# [ABOUT THIS TASK]
Reproduce, exactly and in full, only the lines below from the one containing "Estabilidad de" through the one containing "Corre una ruta urbana y una ruta de montaña.".

# [RECORDED INFORMATION]

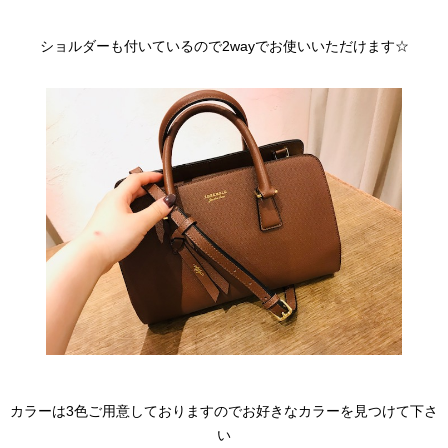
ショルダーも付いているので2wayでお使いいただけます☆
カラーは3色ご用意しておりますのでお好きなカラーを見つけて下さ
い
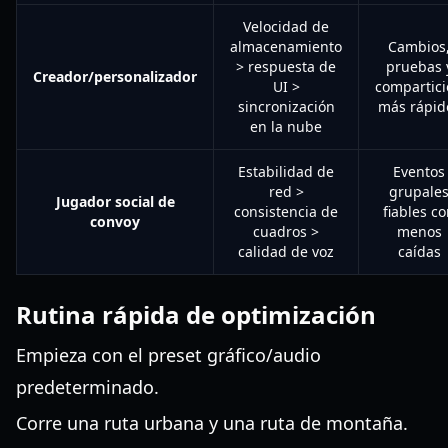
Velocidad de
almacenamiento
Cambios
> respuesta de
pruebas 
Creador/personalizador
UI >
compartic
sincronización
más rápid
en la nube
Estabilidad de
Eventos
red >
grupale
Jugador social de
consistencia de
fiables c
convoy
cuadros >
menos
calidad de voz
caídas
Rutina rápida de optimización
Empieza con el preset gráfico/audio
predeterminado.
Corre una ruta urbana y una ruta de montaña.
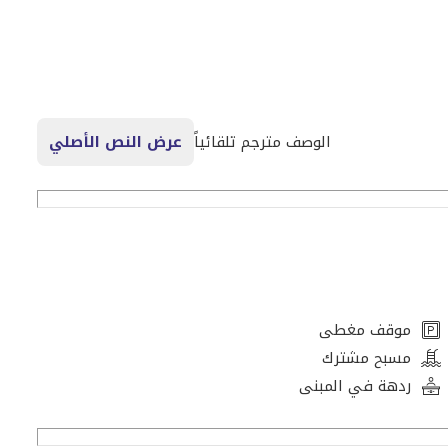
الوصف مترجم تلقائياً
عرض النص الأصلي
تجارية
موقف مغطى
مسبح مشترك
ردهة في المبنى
--
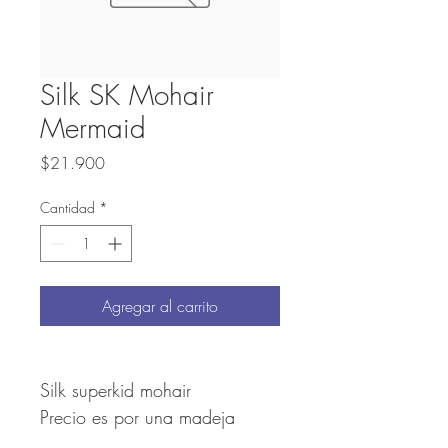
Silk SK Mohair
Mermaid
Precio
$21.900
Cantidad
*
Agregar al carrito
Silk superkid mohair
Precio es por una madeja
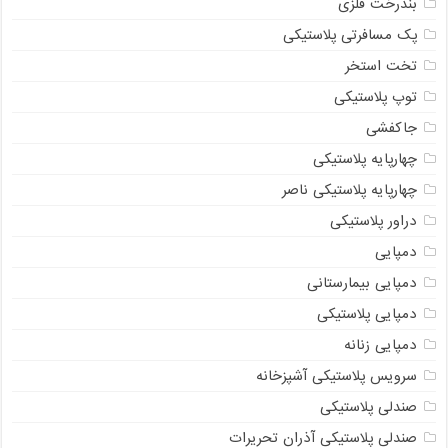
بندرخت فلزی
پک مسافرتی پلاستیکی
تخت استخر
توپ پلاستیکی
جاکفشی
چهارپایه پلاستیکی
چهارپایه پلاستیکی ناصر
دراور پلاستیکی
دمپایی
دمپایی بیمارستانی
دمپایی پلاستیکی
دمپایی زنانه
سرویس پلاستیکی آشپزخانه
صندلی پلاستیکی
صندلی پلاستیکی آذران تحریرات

# [TASK ANSWER]
Estabilidad de
Eventos
red >
grupale
Jugador social de
consistencia de
fiables c
convoy
cuadros >
menos
calidad de voz
caídas
Rutina rápida de optimización
Empieza con el preset gráfico/audio
predeterminado.
Corre una ruta urbana y una ruta de montaña.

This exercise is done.